Lo studio del Centro Interculturale prende poi in esame le sale di preghiera esistenti in città, spesso collegate con associazioni transnazionali islamiche: Fratelli Musulmani nelle varie correnti, salafiti e wahhabiti. La composizione etnica è diversificata ma i marocchini sono il gruppo predominante. L’ islam senegalese è probabilmente l’unico ad avere una forte base etnica ed è presente con le tradizionali confraternite, in primis quella muride.
“Le comunità islamiche di Torino non dispongono di vere e proprie moschee nel senso tradizionale del termine – spiega ancora Gonzàlez Dìez ma spazi di culto allestiti nei locali più vari, da scantinati a capannoni ad altro tipo di edifici.
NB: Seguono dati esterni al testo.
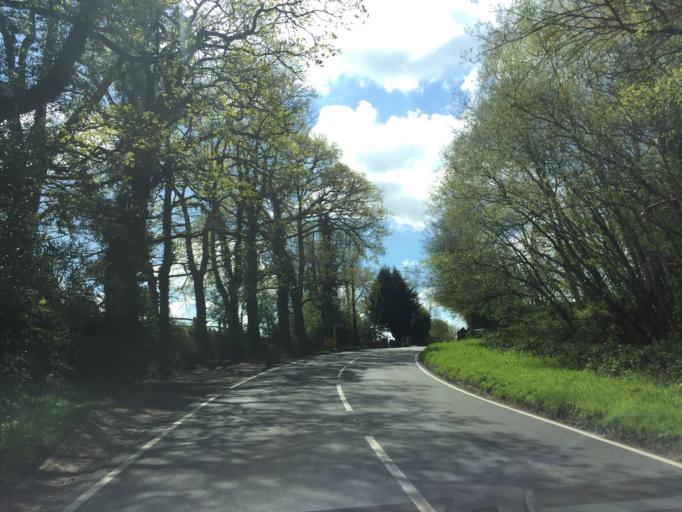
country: GB
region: England
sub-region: East Sussex
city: Crowborough
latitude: 51.1142
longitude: 0.1134
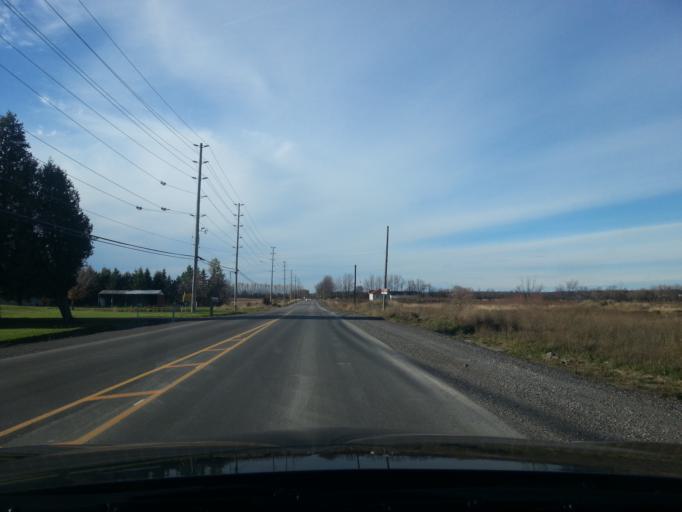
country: CA
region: Ontario
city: Bells Corners
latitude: 45.3033
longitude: -75.9385
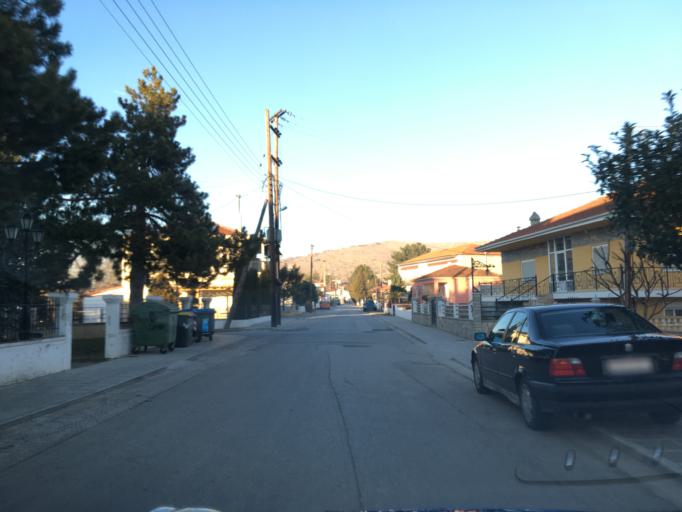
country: GR
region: West Macedonia
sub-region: Nomos Kozanis
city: Kozani
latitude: 40.2895
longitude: 21.7345
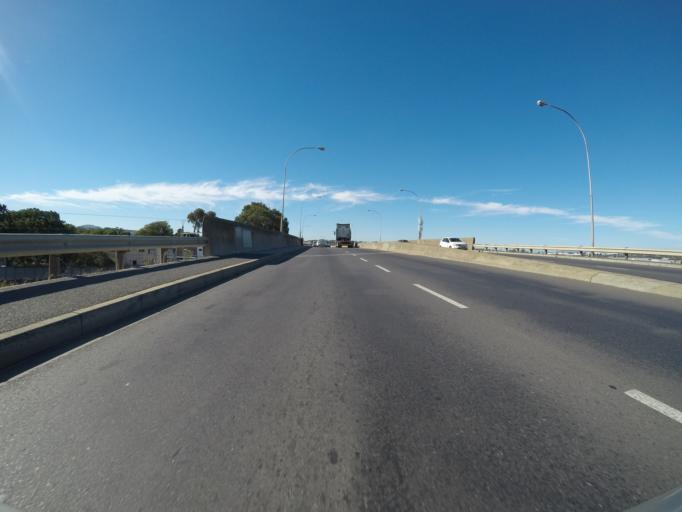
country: ZA
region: Western Cape
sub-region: City of Cape Town
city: Kraaifontein
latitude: -33.8935
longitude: 18.6725
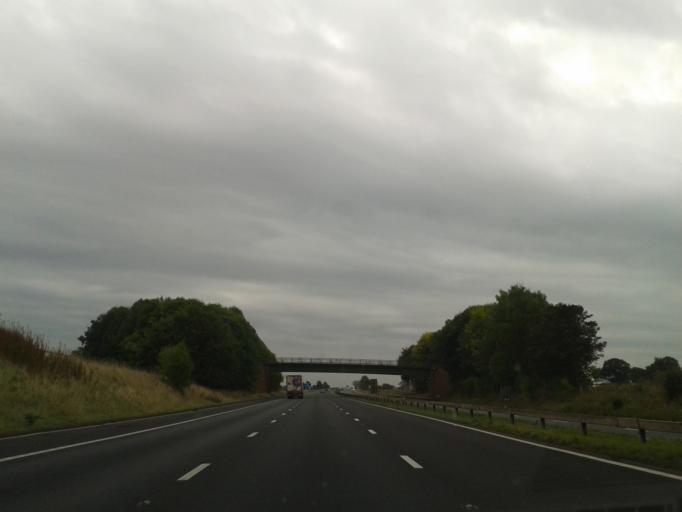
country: GB
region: England
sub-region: Cumbria
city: Penrith
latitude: 54.7163
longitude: -2.7972
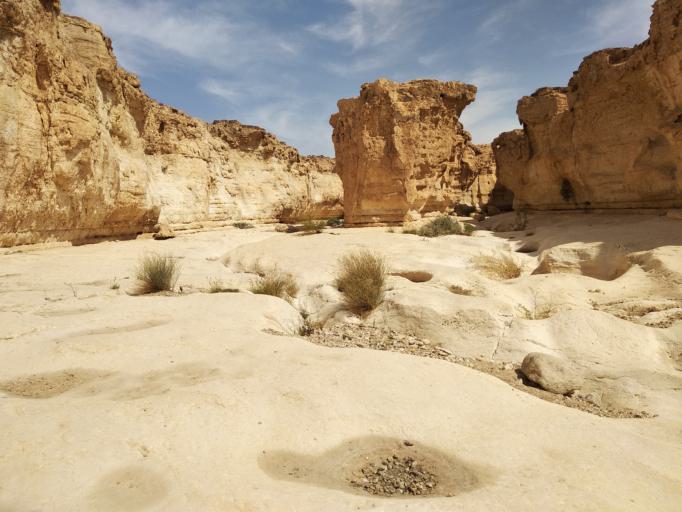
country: JO
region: Karak
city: Safi
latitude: 31.0096
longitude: 35.2886
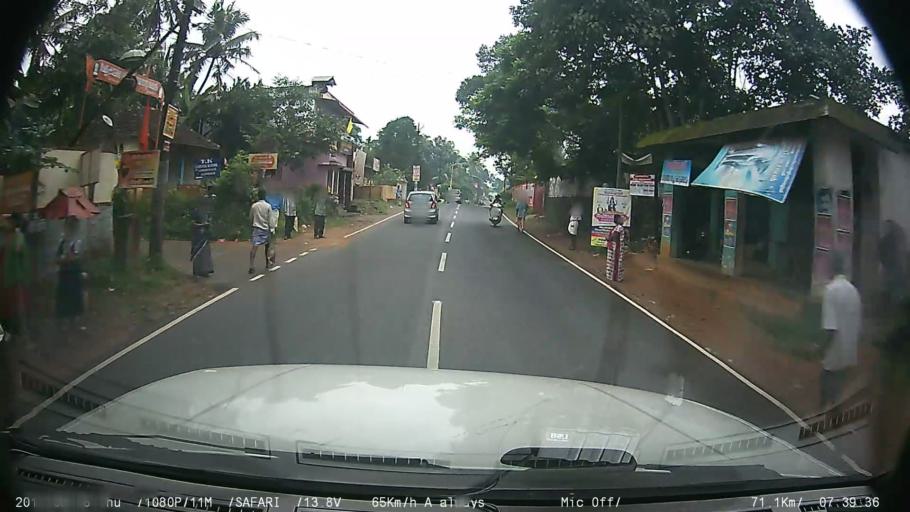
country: IN
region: Kerala
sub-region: Kottayam
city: Changanacheri
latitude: 9.4475
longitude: 76.5725
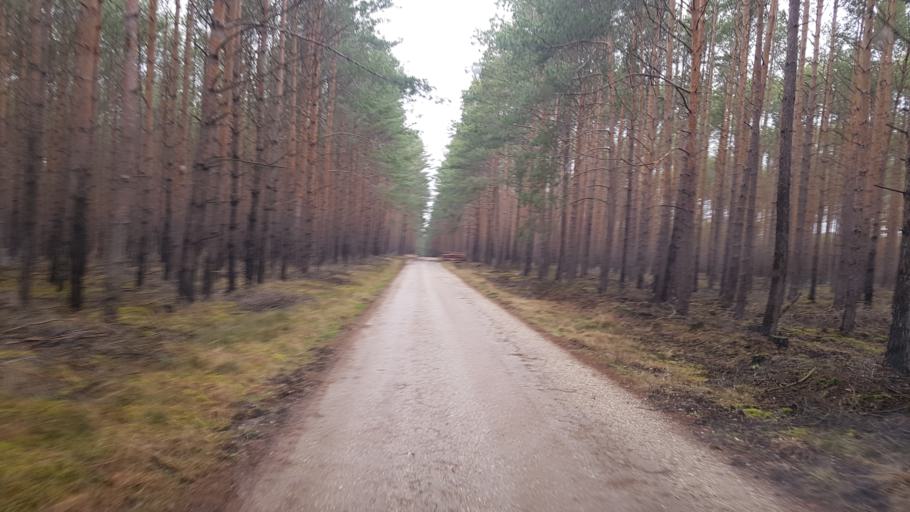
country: DE
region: Brandenburg
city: Sallgast
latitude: 51.6580
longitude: 13.8397
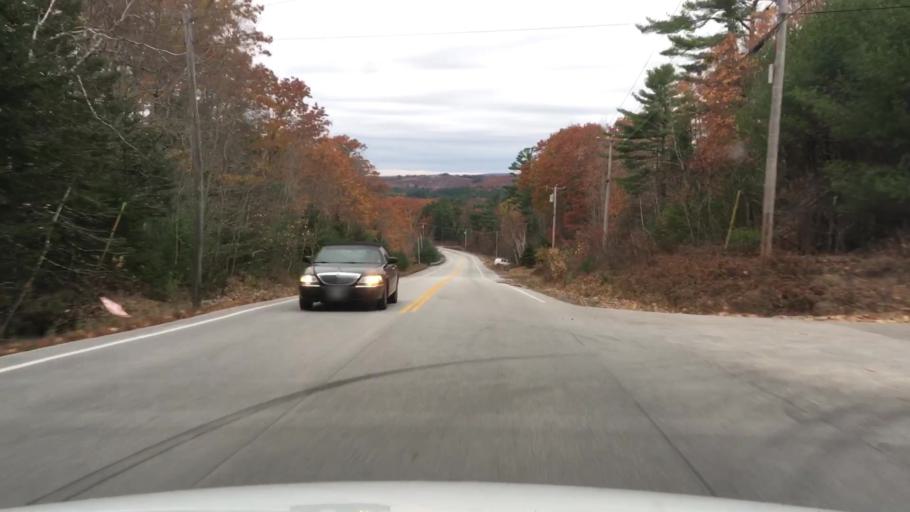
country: US
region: Maine
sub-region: Hancock County
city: Orland
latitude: 44.5551
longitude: -68.6955
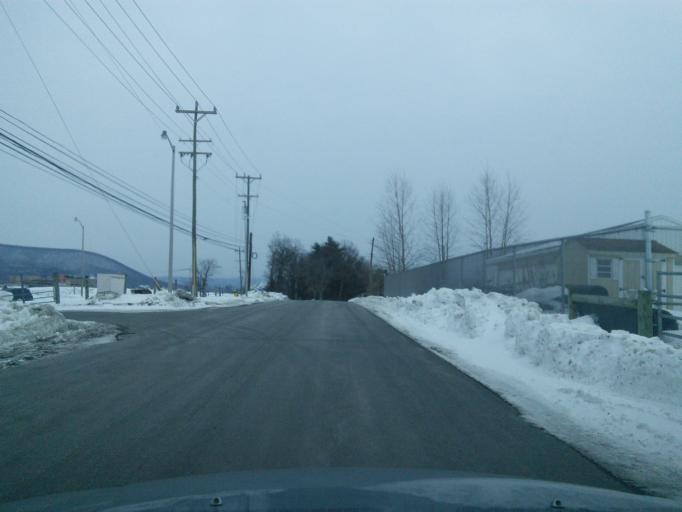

Alcune comunità non dispongono ancora di una sede stabile, come è il caso dei muridi senegalesi, che affittano ad ore il locale di una ex-palestra oppure, nelle occasioni più importanti, i locali della Galleria d’arte moderna e contemporanea. E c’è persino il caso di chi, come l’associazione dei Giovani Musulmani d’Italia, utilizza per i propri incontri, anche di preghiera, la sede della sezione di un partito politico. I luoghi di culto delle comunità islamiche sunnite sono prevalentemente concentrati in due quartieri, San Salvario e Porta Palazzo, che sono anche i quartieri che, secondo i dati dell’Osservatorio Interistituzionale sugli Stranieri in Provincia di Torino, registrano una più alta concentrazione di immigrati maghrebini. Un dato interessante emerge dalle ultime ricerche: è che soltanto una piccola parte dei potenziali “islamici” residenti a Torino frequenta le sale di preghiera, percentuale che lo studio di Negri e Scaranari Introvigne (2005) colloca intorno al 4% nei periodi normali e intorno al 7% durante il periodo di ramadan. Questa cifra, pur tenendo in conto la mancanza delle donne, che raramente frequentano le sale di preghiera e il fatto che le preghiere si celebrano di venerdì, giorno lavorativo, appare comunque molto bassa e ci illustra la differenza cui accennavamo prima fra una presenza religiosa “potenziale” e una “reale”.
Il modo di porsi a livello locale dell’islam a Torino è – secondo lo studio – condizionato dal trovarsi in un contesto sociale diverso da quello di origine. Si evidenziano, inoltre, spinte verso l’esterno che puntano a meglio codificare la presenza islamica nella nostra società. “Questo è per esempio ciò che viene esemplificato dal caso dell’associazione dei Giovani Musulmani d’Italia – si legge ancora nel lavoro del Centro Interculturale – che è stato oggetto di una delle nostre ricerche, all’interno della quale è molto presente il tema della costruzione di ciò che viene definito un “Islam italiano”. Questo dovrebbe essere una realtà che adegui i propri contenuti alla società italiana. Ci sembra importante segnalare in questa ricerca come la presenza islamica sia oggetto di maggiori dibattiti, interni ed esterni, di quanto non lo siano le altre comunità religiose di immigrati in Piemonte e come ci sia una tendenza a voler semplificare la questione senza considerare proprio la natura “plurale” ed eterogenea del mondo islamico a Torino”.